Fragoso disse que expôs para o parlamentar todas as possibilidades possíveis para o deputado, inclusive a contestação do pedido de prisão, solicitado pelo Tribunal de Justiça, através do Ministério Público (MP). “O deputado está informado de todas as possibilidades à disposição, mas a decisão de se entregar é de foro íntimo e somente ele pode anunciar isso”, explicou Fragoso.
Questionado sobre se teria orientado ao parlamentar a se entregar ao quartel do comando da Polícia Militar, como consta no mandado de prisão expedido pelo TJ, Fragoso explicou apenas que disse dessa possibilidade, sem que tenha sido na forma de orientação. “Até porque é uma questão bastante íntima”, reforçou.
Alternativas
O advogado também explicou que está com todo o procedimento jurídico acabado para dar entrada na Justiça. “Há várias alternativas de remédio jurídico para tentar reverter essa situação. Estou com tudo pronto, mas esperando apenas uma posição do deputado Luiz Pedro, para saber qual a que ele considera mais viável”, acrescentou o advogado José Fragoso, explicando que nessa relação de remédio jurídico constam o pedido de habeas corpus e a revogação de prisão.
O advogado disse, ainda, que se surpreendeu com a forma como a prisão foi colocada. Segundo ele, não há consistência no pedido de flagrante. “Não existe isso de flagrante. O crime, mesmo sendo de caráter permanente, aconteceu há dois anos e não há indícios de uma ligação entre a natureza do fato e o deputado Luiz Pedro. Não vi necessidade de flagrante. Eu fiquei surpreso com a forma como o Ministério Público solicitou a prisão”, protestou Fragoso.

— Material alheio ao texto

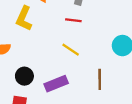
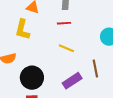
black circle: (24, 76) -> (32, 78), size x1.5
purple rectangle: (56, 84) -> (72, 81), moved

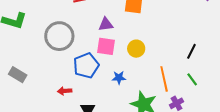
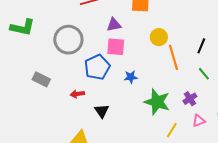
yellow circle: (136, 49) -> (159, 37), moved
gray rectangle: (18, 75) -> (41, 79), moved
orange line: (164, 79) -> (174, 57), moved

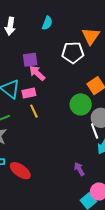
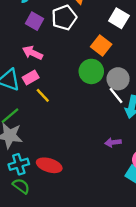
purple square: (30, 60) -> (34, 21), moved, turned -35
purple arrow: (79, 169) -> (113, 142), turned -48

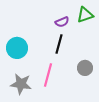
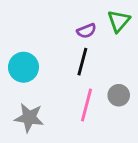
green triangle: (85, 15) -> (119, 21), turned -30
pink line: (48, 75) -> (87, 105), moved

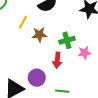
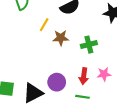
pink star: (84, 53) -> (104, 74), moved
red arrow: (57, 60) -> (84, 76), moved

O deputado Luiz Pedro teve a prisão decretada na tarde da última terça–feira, pelo desembargador Orlando Manso. O pedido de prisão foi apresentado pelo procurador–geral de Justiça de Alagoas, Coaracy Fonseca.
O chefe do Ministério Público Estadual (MPE) afirma que o deputado Luiz Pedro é suspeito em crimes de seqüestro, cárcere privado e formação de quadrilha. O parlamentar também é acusado de comandar um grupo de extermínio que atua em Maceió. “Estamos lidando com a nata do crime organizado no Estado”, disse Coaracy.
Segundo a denúncia do MP, o deputado comandou a ação de um grupo de extermínio que, na madrugada do dia 12 de agosto de 2004, seqüestrou o usuário de drogas Carlos Roberto Rocha Santos, residente do bairro do Clima Bom. Desde então, Carlos Roberto está desaparecido.
No final de semana, o exagente penitenciário Luciano Wagner, que iria depor contra o parlamentar, segundo Coaracy, sofreu um atentado e está internado em estado grave na Unidade de Emergência.